Thelootgnome makes a good point in that we may likely have a localised population. Given there are 12 Oceanic designated servers, and one of the most popular realms, Frostmourne, has about 6,500 characters, I would say it's reasonable to expect at least one fully populated local realm, i.e. 1 player in 12 is prepared to transfer to or re-roll on a local server. In addition, sufficient instance or raid servers would also be required.
If we assumed from the 6,500 characters that equated to approximately 1,000 active accounts, then Blizzard would be looking at $15,000 per month. Which sounds attractive, until you start to question why there has always been such resistance to implement this in the past.
Not knowing how Blizzard's server architecture works, I'd hazard that many of their services would work perfectly well even with the realm and instance servers being locally hosted, but with the remainder of the services being provided out of the US. Services like DNS, identity and access management / directory services, patch distribution servers, promoting code into production and build pipelines and so forth.
However there may still be aspects of their architecture that simply would not currently work over a long distance, for instance connectivity to dedicated storage tuned to WoW's performance requirements, accessing a database cluster over a long distance, intrusion detection or high availability. Sadly the last is probably not a real concern, as we all know from the infamous "World server is down" errors that the realms themselves don't have a fail-over or high availability solution, which can also be problematic over a large geographic separation if this was not an original design characteristic.

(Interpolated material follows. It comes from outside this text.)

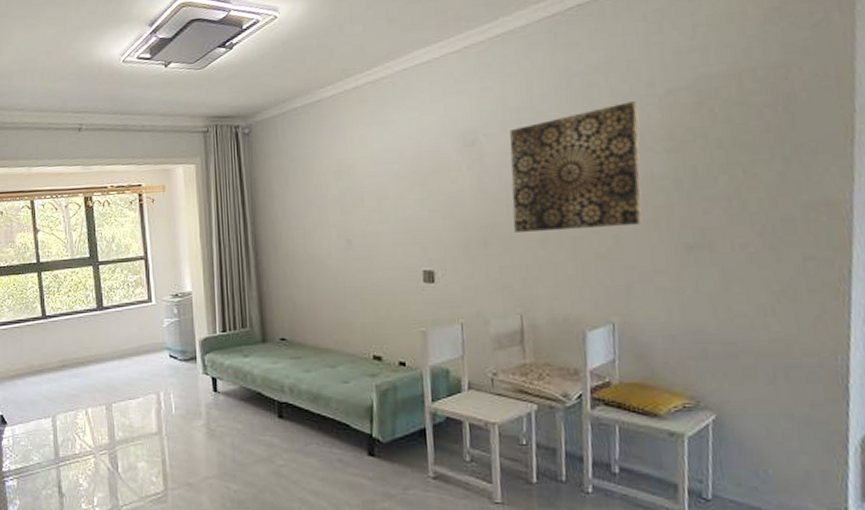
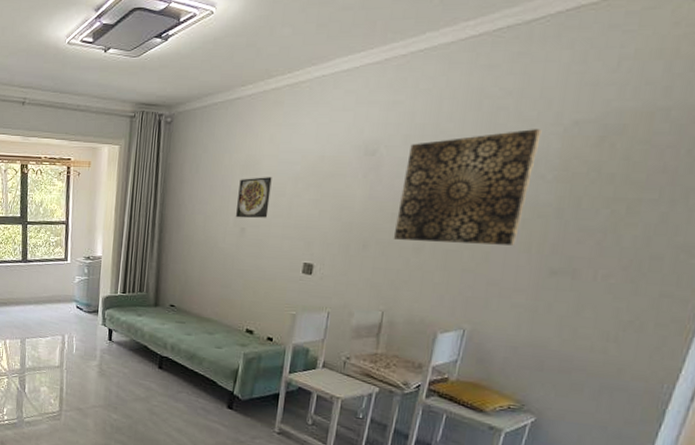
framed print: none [336,180,374,229] -> present [236,177,272,218]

Can these problems be solved? Of course they can. But making infrastructure changes of this order is not trivial, nor would be the requirement to duplicate much of the physical infrastructure to support a few local servers to support a new realm and instances. Just thinking through the services architecture work above, my mental cash register easily got into the $1.5M or more price range. Rickman summed it up best that Blizzard has likely resigned themselves to simply not bothering with WoW at this stage of its antiquity, and given its age the WoW architecture almost certainly has many legacy characteristics that make it fragile and difficult to substantially change.
Would there still be hope for Titan? It would depend how much their architecture is a clean sheet design versus re-using their existing services. Needless to say I share the same frustration as all the other Australian subscribers, and in this day and age to lose an entire Tuesday evening most weeks seems a very cavalier treatment of us as valid, loyal, paying customers.